= Cold feet =

Apprehension or doubt preventing planned action

Cold feet is a phrase that refers to a person not going through with an action, particularly one which requires long-term commitment, due to fear, uncertainty, and doubt. A person is said to be "getting cold feet" when, after previously committing to a plan, they ultimately do not carry out the planned course of action.
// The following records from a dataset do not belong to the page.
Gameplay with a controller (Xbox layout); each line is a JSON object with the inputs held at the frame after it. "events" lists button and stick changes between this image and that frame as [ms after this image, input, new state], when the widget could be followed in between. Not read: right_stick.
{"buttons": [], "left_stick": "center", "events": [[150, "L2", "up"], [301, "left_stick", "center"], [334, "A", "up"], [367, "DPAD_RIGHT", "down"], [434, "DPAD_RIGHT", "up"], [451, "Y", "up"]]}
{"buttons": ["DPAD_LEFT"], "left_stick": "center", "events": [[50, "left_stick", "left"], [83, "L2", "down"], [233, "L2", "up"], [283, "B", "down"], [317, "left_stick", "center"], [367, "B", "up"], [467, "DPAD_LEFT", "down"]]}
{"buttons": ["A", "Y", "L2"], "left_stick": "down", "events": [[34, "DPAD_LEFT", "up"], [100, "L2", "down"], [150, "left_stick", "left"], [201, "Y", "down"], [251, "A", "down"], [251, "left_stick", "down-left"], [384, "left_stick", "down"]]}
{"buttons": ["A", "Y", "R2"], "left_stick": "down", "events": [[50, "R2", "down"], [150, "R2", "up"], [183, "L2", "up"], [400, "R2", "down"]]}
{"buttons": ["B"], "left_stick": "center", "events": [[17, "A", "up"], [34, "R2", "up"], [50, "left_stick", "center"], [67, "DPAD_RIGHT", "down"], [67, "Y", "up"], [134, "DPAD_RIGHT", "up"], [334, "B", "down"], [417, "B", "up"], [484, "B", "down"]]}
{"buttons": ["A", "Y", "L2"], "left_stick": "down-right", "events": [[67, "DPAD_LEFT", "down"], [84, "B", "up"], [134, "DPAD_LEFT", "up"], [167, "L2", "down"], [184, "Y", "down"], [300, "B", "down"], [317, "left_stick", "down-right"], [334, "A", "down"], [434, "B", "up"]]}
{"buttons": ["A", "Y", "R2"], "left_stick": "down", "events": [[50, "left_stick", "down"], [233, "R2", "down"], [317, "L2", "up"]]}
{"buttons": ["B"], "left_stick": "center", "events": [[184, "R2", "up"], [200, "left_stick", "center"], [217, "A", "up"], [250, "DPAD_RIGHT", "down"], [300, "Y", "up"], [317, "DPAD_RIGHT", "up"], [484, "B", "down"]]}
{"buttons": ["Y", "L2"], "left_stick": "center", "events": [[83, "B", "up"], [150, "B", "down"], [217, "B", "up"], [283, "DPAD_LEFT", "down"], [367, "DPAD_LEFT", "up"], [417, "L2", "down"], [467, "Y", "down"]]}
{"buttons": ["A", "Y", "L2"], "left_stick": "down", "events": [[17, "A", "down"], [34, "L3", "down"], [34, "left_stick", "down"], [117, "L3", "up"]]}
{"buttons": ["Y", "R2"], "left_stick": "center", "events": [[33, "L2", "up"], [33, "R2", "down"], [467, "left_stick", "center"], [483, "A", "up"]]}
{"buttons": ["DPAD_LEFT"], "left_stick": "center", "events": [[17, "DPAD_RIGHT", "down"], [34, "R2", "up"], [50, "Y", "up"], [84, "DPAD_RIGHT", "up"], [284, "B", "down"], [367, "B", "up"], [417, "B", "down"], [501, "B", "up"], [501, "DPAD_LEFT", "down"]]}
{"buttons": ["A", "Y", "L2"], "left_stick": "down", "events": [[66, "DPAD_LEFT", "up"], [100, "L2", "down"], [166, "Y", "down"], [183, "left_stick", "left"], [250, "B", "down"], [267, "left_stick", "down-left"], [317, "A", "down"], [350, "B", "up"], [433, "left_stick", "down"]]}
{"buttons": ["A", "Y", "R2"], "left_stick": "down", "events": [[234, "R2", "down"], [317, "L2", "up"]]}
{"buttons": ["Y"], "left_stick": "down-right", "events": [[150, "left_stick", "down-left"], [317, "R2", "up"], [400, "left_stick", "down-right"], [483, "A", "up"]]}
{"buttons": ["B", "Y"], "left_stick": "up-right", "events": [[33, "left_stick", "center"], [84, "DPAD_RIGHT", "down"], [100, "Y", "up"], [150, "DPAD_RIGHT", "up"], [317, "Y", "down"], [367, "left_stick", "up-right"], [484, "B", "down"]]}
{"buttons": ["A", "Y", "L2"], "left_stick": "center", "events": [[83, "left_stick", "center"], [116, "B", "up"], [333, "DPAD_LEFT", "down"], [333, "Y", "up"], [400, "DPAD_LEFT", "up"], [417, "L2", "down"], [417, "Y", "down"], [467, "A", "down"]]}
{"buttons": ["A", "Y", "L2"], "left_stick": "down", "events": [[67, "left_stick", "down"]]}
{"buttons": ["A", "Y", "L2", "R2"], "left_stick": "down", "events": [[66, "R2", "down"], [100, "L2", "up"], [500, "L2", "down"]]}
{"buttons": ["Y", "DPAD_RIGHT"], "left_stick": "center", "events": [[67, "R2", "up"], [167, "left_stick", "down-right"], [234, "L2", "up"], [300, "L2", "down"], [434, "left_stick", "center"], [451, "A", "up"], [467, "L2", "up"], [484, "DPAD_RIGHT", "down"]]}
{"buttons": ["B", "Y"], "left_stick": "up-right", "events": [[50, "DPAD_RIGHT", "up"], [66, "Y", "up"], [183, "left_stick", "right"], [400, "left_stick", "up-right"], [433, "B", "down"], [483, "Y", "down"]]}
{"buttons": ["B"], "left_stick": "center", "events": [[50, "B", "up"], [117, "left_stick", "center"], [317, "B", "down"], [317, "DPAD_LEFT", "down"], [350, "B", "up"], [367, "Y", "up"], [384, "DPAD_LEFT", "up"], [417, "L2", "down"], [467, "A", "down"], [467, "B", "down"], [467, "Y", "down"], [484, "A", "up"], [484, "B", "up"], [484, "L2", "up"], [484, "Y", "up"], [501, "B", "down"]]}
==Definitions (psychological)==

- Apprehension or doubt strong enough to prevent a planned course of action.
- A loss or lack of courage or confidence; an onset of uncertainty or fear.
- Timidity that prevents the continuation of a course of action.

== Etymology ==
The origin of the term itself has been largely attributed to American author Stephen Crane, who added the phrase, in 1896, to the second edition of his short novel Maggie: A Girl of the Streets. Crane writes, "I knew this was the way it would be. They got cold feet." The term is present in "Seed Time and Harvest" by Fritz Reuter, published in 1862. Kenneth McKenzie, a former professor of Italian at Princeton University attributed the first use of the phrase to the play Volpone, produced by Ben Jonson in 1605. The true origin and first usage of the phrase remains debated and unconfirmed as exemplified above.

==Common uses==

===Marriage===
A common use of the phrase is when people fear the commitment of marriage and get "cold feet" before a wedding ceremony. This premarital doubt or fear may manifest for a variety of reasons and sometimes cause the bride or groom to back out of a planned marriage. Original research on the "cold feet" phenomenon is very limited, but a four-year study conducted by UCLA researchers found feelings of premarital doubt or uncertainty about an impending marriage were associated with future marital problems and a viable predictor of divorce.